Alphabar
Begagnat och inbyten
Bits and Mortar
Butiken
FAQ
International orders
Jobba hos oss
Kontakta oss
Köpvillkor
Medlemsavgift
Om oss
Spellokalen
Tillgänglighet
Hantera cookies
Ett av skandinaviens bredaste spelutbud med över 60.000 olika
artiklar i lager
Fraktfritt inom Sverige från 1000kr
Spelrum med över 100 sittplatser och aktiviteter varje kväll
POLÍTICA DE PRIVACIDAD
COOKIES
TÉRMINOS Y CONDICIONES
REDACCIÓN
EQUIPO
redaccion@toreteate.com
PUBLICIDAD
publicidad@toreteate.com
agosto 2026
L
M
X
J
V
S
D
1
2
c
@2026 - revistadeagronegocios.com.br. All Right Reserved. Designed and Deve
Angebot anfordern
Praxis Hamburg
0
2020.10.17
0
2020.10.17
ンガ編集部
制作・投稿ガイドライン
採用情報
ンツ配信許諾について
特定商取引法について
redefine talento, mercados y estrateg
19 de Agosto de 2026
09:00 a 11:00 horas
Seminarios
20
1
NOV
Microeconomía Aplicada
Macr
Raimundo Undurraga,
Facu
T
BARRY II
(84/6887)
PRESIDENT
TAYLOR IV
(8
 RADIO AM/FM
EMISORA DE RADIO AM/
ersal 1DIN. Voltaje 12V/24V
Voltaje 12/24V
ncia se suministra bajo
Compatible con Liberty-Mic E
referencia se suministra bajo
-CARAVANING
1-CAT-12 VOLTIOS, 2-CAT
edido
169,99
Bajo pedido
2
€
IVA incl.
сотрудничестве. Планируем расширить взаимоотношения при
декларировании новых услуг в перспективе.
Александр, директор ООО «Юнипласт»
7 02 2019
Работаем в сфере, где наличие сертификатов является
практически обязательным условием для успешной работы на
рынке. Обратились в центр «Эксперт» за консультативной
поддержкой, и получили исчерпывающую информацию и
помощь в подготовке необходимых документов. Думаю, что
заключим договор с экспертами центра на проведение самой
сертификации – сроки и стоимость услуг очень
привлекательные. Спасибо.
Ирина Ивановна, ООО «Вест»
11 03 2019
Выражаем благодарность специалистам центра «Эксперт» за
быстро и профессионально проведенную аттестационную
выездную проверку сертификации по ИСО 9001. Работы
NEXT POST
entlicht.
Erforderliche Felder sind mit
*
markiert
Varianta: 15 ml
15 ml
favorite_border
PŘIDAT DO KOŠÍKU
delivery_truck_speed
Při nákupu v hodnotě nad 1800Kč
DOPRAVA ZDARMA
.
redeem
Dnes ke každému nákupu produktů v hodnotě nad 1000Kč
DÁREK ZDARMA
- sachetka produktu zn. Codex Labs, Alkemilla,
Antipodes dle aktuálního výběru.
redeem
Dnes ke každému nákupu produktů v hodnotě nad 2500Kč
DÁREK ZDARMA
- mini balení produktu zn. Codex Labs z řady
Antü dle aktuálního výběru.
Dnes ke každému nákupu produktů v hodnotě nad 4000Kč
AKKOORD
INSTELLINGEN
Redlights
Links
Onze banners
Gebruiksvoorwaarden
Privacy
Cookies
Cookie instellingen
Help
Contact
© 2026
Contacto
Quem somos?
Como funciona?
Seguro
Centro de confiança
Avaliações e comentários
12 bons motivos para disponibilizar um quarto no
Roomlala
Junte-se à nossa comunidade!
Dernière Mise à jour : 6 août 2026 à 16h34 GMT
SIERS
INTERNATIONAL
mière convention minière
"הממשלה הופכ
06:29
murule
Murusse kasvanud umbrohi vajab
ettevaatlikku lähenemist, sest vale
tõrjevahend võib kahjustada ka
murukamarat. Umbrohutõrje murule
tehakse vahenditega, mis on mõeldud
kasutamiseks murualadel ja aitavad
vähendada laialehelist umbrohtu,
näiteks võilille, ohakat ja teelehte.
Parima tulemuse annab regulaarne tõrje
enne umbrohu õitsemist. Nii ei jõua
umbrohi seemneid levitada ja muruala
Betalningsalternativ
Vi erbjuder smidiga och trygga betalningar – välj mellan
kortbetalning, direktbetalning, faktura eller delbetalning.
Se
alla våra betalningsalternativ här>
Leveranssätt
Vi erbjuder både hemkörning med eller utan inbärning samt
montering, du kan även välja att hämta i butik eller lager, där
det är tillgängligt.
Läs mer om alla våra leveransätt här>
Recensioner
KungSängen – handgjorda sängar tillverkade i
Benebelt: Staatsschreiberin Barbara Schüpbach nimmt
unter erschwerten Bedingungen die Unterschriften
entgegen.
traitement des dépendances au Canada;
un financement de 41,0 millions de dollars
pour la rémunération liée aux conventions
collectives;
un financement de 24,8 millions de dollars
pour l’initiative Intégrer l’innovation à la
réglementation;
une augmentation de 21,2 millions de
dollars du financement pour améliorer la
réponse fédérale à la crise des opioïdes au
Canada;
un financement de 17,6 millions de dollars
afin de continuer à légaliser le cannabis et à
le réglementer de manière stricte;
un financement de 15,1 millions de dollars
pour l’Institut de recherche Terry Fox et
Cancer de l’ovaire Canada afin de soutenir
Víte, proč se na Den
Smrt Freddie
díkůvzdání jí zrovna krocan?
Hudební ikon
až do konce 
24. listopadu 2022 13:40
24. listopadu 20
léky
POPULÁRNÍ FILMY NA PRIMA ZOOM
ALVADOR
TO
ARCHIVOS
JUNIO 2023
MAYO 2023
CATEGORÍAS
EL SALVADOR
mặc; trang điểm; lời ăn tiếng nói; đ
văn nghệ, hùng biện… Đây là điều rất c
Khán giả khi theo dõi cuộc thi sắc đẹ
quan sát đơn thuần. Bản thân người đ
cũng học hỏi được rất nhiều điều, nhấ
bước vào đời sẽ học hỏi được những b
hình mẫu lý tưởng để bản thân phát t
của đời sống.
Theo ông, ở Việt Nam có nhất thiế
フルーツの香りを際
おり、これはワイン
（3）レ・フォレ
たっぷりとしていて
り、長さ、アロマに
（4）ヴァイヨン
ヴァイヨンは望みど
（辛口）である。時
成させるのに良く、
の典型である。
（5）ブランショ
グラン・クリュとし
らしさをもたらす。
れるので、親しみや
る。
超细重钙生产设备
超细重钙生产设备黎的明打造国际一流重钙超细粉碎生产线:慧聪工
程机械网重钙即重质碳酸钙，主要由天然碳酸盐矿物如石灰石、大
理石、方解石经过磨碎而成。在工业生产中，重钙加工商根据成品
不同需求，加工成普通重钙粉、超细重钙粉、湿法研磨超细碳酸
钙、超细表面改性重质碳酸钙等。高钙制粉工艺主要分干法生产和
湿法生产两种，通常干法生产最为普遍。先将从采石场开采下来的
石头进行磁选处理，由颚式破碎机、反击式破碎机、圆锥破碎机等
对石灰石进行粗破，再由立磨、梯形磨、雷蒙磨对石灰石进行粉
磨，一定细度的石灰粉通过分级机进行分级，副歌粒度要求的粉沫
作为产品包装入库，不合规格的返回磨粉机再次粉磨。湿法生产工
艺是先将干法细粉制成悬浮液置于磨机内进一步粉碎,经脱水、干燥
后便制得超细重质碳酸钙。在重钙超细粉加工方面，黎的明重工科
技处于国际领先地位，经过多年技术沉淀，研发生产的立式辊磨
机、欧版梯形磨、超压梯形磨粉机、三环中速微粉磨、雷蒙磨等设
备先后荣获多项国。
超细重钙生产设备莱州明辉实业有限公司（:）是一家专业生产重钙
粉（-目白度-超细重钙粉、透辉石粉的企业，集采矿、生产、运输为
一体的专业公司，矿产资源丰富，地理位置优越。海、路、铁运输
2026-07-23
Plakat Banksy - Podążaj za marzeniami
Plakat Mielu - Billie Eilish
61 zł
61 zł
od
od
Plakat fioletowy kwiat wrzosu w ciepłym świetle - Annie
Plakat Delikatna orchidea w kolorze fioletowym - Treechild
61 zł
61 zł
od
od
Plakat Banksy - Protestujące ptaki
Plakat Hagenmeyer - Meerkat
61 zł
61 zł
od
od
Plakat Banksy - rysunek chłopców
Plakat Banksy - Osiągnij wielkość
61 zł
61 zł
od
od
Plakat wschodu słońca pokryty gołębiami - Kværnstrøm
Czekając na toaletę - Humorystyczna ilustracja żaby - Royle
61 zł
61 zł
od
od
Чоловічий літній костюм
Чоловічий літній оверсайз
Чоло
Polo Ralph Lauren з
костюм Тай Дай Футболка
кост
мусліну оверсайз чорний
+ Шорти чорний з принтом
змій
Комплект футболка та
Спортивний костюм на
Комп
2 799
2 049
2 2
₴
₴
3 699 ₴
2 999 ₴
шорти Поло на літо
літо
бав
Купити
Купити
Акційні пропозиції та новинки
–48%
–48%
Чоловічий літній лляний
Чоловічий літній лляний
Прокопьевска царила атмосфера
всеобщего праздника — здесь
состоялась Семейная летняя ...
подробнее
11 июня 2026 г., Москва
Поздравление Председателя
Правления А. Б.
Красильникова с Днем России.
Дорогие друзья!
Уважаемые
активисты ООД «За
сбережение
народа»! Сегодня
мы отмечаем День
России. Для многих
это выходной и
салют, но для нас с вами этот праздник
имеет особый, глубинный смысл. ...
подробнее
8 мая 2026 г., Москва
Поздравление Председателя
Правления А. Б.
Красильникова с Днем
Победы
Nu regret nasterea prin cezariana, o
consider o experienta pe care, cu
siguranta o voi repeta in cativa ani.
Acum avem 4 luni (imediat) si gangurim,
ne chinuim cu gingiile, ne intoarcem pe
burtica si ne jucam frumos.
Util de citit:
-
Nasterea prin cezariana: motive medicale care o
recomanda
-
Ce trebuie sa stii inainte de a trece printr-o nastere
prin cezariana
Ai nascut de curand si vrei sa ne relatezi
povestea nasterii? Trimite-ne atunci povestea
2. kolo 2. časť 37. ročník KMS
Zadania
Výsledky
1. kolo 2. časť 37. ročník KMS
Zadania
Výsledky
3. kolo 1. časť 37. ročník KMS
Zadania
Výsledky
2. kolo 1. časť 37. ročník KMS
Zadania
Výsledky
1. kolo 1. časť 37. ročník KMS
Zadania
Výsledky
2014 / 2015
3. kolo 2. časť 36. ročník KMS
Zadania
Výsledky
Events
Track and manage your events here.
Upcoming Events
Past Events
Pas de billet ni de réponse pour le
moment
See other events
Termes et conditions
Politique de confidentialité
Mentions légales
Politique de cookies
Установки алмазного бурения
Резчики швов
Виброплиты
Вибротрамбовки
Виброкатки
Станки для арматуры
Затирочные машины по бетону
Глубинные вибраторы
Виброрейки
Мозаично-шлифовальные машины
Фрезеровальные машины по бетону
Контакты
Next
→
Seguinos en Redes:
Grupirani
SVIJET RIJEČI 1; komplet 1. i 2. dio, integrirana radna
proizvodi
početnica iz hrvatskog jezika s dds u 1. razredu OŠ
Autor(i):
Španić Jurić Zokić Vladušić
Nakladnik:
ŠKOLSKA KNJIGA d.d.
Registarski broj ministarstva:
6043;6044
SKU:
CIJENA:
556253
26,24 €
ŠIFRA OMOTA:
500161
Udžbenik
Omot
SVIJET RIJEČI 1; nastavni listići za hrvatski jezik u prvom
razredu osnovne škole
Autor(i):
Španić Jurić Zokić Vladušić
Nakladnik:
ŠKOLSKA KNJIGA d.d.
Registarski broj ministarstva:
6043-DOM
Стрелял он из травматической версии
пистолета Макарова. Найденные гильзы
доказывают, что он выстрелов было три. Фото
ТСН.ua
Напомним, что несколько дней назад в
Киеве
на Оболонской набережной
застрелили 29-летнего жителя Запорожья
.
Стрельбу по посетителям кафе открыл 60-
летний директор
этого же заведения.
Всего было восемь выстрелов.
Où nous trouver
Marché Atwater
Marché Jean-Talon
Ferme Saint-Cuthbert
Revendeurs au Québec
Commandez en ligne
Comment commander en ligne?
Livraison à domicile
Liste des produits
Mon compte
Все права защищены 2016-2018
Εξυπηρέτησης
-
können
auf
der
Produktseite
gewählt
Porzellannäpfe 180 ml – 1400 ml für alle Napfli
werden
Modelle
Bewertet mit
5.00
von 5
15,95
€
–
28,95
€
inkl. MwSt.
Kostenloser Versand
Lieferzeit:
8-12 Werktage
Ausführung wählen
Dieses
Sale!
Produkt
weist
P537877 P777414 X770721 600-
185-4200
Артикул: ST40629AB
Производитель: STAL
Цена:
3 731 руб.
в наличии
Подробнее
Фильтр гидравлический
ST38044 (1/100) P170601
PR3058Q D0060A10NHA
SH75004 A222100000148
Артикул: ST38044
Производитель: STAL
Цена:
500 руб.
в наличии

══════════

All lines above with the word "літній" need to be reported.

EXERCISE ANSWER
Чоловічий літній костюм
Чоловічий літній оверсайз
Чоловічий літній лляний
Чоловічий літній лляний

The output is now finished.